Benefits in Store for Industry, Too
The project could be a potential draw for biotech and pharma companies interested in accessing the data. Pennsylvania’s three Life Sciences Greenhouses provided letters of support for the project and have agreed to help the PCA find opportunities for commercial entities to capitalize on aspects of the project. While potential commercialization opportunities are still vague, Becich provided a possible scenario: “Maybe a commercial partner would provide the financial support for running cDNA chips on all of the patient samples we aggregated for the entire study, and then we would have a really highly richly annotated set of data on clinical trials. In an ideal world, we’d be sharing the data, and it would help us expand the number of markers we actually study to include as many as thousands of markers instead of dozens.”

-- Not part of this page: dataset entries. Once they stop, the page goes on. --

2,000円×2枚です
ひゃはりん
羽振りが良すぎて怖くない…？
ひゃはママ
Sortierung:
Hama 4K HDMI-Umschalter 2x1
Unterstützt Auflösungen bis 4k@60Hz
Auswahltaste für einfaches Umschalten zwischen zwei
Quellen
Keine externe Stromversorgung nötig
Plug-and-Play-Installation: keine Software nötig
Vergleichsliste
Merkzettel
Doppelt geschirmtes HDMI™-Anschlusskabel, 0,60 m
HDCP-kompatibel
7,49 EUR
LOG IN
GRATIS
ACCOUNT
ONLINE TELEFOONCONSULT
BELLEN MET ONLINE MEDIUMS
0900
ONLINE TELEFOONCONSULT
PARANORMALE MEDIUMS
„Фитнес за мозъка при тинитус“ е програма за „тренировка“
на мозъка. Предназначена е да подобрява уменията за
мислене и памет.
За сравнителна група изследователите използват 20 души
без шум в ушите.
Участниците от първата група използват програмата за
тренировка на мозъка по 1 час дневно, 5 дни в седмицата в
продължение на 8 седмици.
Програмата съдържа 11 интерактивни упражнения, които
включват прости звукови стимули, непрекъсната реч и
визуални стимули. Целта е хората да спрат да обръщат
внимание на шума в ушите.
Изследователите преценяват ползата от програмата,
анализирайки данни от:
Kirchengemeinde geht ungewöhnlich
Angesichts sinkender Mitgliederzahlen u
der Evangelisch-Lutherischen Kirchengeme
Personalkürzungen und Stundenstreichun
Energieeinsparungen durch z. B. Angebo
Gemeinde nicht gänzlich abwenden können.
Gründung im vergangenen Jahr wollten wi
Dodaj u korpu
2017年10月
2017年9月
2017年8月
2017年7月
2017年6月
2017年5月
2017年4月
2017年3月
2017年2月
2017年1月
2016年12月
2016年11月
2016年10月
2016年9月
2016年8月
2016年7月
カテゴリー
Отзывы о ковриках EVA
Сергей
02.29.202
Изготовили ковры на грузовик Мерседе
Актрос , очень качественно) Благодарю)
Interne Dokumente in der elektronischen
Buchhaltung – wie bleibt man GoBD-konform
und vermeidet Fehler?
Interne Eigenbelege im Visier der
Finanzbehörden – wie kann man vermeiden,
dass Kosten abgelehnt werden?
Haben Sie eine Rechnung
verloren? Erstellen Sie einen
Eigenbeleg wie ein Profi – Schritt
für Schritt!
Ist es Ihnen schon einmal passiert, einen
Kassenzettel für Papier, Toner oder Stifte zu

Becich added that the results of such an effort would offer a rich data-mining environment to learn new things about patients, their cancers, and the effects of those agents on those cancers. “So from the standpoint of drug discovery and drug validation, it would be a tremendous win for companies doing work in the state of Pennsylvania,” he said.
Donald Smith, university strategist for the Pittsburgh Life Sciences Greenhouse, confirmed the Greenhouse’s support of the project, but was unable to provide further details on commercialization plans. He did note that bioinformatics would play a “strong and central role” in each of the three Greenhouse initiatives.